After upgrading to Webmin 1.910, can no longer connect: SSL_ERROR_NO_CYPHER_OVERLAP

I was using Webmin and it told me a newer version was available, so I clicked the button to install it. No errors, except when it finished, the following error appeared in the Firefox browser:

Secure Connection Failed

An error occurred during a connection to server.example.com:10000. Cannot communicate securely with peer: no common encryption algorithm(s). Error code: SSL_ERROR_NO_CYPHER_OVERLAP

    The page you are trying to view cannot be shown because the authenticity of the received data could not be verified.
    Please contact the website owners to inform them of this problem.

Internet Explorer gives me this error:

This page can’t be displayed

Turn on TLS 1.0, TLS 1.1, and TLS 1.2 in Advanced settings and try connecting to https://server.example.com:10000  again. If this error persists, it is possible that this site uses an unsupported protocol or cipher suite such as RC4 (link for the details), which is not considered secure. Please contact your site administrator.

Usermin continues to work on port 20000. The virtualmin command line still works. I tried deleting the stored certificate in the browser, but still does not work. The options in Firefox to override this error also do not work.
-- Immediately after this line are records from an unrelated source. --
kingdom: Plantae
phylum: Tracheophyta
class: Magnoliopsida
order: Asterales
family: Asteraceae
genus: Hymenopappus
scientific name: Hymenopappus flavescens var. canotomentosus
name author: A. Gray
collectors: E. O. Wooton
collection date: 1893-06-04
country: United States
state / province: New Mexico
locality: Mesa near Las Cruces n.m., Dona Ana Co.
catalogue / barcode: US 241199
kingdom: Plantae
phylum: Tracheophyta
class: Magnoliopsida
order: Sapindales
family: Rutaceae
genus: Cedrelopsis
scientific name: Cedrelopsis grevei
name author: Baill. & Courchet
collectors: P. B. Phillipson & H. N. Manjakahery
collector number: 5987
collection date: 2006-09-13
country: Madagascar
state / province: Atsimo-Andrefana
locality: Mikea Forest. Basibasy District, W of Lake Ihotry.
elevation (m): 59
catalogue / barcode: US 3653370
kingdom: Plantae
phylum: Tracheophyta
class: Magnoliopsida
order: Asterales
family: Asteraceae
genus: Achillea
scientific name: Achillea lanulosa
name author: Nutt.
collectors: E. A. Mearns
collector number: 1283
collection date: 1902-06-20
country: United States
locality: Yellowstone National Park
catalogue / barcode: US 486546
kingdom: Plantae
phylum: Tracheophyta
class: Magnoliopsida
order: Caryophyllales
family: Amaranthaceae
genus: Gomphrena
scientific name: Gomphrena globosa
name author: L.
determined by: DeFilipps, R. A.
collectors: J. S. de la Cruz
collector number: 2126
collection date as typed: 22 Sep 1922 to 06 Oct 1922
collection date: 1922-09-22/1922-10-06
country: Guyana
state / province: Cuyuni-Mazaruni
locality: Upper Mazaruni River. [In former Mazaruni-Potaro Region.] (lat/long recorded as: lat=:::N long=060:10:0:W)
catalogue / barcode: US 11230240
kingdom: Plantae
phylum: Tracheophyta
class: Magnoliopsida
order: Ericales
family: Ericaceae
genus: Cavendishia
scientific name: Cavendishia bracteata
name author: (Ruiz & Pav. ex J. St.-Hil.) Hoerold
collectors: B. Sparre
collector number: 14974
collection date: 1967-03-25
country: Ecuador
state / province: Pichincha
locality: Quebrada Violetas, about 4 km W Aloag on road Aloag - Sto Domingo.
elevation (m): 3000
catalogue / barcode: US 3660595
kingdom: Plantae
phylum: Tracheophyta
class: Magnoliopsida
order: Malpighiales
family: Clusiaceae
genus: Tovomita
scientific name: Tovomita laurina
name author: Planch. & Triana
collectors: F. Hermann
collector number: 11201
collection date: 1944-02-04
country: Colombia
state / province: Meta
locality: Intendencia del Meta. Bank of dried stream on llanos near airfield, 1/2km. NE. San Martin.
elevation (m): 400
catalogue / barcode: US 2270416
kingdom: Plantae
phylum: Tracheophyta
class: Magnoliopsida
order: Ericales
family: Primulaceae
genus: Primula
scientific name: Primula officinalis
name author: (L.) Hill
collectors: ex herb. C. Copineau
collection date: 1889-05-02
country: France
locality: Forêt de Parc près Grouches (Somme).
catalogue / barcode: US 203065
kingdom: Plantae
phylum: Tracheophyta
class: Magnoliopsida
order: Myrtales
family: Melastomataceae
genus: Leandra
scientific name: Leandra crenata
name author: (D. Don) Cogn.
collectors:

A search of the internet says that Webmin may be using RC4 protocol, which is obsolete.

I am the "site administrator" and do not know what to do here. Thanks.

Status: 
Active

Comments

It's possible that newer version of Webmin only support newer SSL/TLS ciphers that the Firefox doesn't support? Can you access Webmin using Chrome instead?

Also, can you paste in the contents of your /etc/webmin/miniserv.conf file?

bperet's picture
Submitted by bperet on Mon, 06/24/2019 - 09:39

I downgraded to 1.900-1 and restarted webmin, and now it works fine again. When restarting webmin I did get an unusual warning from systemctl: "Warning: webmin.service changed on disk. Run 'systemctl daemon-reload' to reload units." Never seen that before, but executed the command.

I upgraded again to 1.910 to get your miniserv.conf file, but now it works just fine. No idea what happened here, but if others run into this, just use yum to downgrade it, restart webmin, then upgrade again. Might have had something to do with that daemon-reload thing, which is over my head.